Once you click the link you will be asked what RSS reader you want to use to subscribe. RSS readers are also known as news aggregators or simply aggregators. RSS readers gather all the posts of your favorite blogs that you subscribe to in one place. Each individual post is called a news item. There are many RSS readers available and some of the best ones are free:

Built-In Readers
Many applications you already use have built-in RSS readers including Microsoft Outlook and Internet Explorer, Apple Safari and Apple Mail, and Mozilla Firefox (through a feature called Live Bookmarks).

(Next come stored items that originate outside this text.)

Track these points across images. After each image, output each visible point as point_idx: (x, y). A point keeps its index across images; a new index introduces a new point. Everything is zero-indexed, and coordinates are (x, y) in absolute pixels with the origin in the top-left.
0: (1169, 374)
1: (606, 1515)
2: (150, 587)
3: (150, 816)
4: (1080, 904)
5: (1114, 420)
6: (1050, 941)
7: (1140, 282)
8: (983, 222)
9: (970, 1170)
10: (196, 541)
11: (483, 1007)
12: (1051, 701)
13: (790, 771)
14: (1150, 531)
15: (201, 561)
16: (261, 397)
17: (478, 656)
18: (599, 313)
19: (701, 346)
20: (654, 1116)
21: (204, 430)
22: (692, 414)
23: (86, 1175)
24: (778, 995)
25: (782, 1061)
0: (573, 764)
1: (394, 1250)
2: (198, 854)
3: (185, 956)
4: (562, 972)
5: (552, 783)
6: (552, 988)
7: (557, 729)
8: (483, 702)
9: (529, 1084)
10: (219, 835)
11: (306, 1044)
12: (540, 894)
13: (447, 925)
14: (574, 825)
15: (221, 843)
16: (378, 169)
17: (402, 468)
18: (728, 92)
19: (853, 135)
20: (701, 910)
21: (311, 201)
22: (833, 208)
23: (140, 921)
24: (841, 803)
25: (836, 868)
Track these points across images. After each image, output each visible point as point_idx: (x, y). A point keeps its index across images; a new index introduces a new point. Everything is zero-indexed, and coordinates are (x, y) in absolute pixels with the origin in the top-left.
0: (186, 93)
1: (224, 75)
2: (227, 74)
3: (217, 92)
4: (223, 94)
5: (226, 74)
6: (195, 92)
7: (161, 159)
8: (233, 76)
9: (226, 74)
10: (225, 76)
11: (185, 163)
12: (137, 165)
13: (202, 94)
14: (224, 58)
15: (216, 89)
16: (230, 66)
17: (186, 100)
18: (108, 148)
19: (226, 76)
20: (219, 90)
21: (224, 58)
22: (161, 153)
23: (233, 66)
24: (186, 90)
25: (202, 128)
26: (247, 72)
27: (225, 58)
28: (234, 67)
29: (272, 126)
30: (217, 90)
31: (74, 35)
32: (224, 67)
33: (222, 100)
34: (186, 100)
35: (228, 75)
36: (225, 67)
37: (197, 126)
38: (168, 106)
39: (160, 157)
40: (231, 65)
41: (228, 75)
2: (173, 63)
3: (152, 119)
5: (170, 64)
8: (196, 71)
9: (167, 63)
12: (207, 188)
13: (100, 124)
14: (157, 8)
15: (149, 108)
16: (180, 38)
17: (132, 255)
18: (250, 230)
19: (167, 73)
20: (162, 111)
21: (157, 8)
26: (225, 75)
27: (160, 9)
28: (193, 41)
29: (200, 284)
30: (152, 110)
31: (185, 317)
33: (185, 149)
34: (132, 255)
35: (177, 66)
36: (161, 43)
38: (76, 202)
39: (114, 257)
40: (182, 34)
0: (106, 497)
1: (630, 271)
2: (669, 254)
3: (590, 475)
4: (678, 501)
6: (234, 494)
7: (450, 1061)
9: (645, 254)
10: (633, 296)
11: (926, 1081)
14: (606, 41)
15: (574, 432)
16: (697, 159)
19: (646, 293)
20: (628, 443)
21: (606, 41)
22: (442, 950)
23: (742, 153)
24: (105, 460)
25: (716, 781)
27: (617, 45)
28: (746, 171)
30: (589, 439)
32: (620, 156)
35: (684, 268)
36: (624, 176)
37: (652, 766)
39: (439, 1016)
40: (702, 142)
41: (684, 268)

Note: Some built-in readers require you to copy the URL of the RSS feed. This is found at the top of your browser where you would type in the address of a webpage. Click on the RSS link for anything you want to subscribe to and then copy the URL.

FeedDemon
FeedDemon is a very popular full-featured feed reader for Windows. Some of the many things FeedDemon can do include tagging items with your own keywords, automatically downloading podcasts, and alerting you when a keyword you specified pops up in a new news item. It is a stand-alone application, which means you don’t have to use any other programs (such as a web browser) to use it. FeedDemon is considered very east to use with its intuitive user interface.

NetNewsWire
NetNewsWire is created by the same people as FeedDemon, a company called NewsGator. The feed reader is popular with many Mac OSX users for being a powerful yet easy to use stand-alone application. Features include multiple viewing options, the ability to save items as HTML, and the capacity for tracking information and automatically determining which feeds are most important to you.

Google Reader
Google Reader allows you to read your favorite blogs all together in your web browser on your computer or your smartphone. It uses the same login as the rest of your google account and links you with all of your gmail contacts so you can share news stories with your friend. If you use gmail the user interface will seem familiar. A popular feature of Google Reader marks new items as read as you scroll down the page. You can also quickly star items that are important to you.

Bloglines
Another popular feed reader that works in your browser is called Bloglines. Bloglines has some great features like notifications, which is an add-on for your browser that notifies you when a new item is added to your feed. It has a mobile version that looks great on smartphones and it provides stellar recommendations on new feeds that might be of interest to you.

When most people think of RSS feeds blogs come to mind but you can subscribe to other things online as well.

Google News Alerts
You can add Google News items to your RSS reader on any topic or search term. Simply go to news.google.com and type in a search term. You might search for “technology” or the name of your favorite politician. Then down at the bottom of the page you will see a link titled “RSS” with the orange RSS logo next to it. Click on the link to choose your RSS reader or copy the RSS link at the top.

Craigslist Searches
RSS is a great way to find a new apartment, job, or flat screen TV on Craigslist. Go to the city of your choice and enter your search terms. On the lower right-hand corner of the screen and find the orange box with the words “RSS.” Click it and just like subscribing to a blog.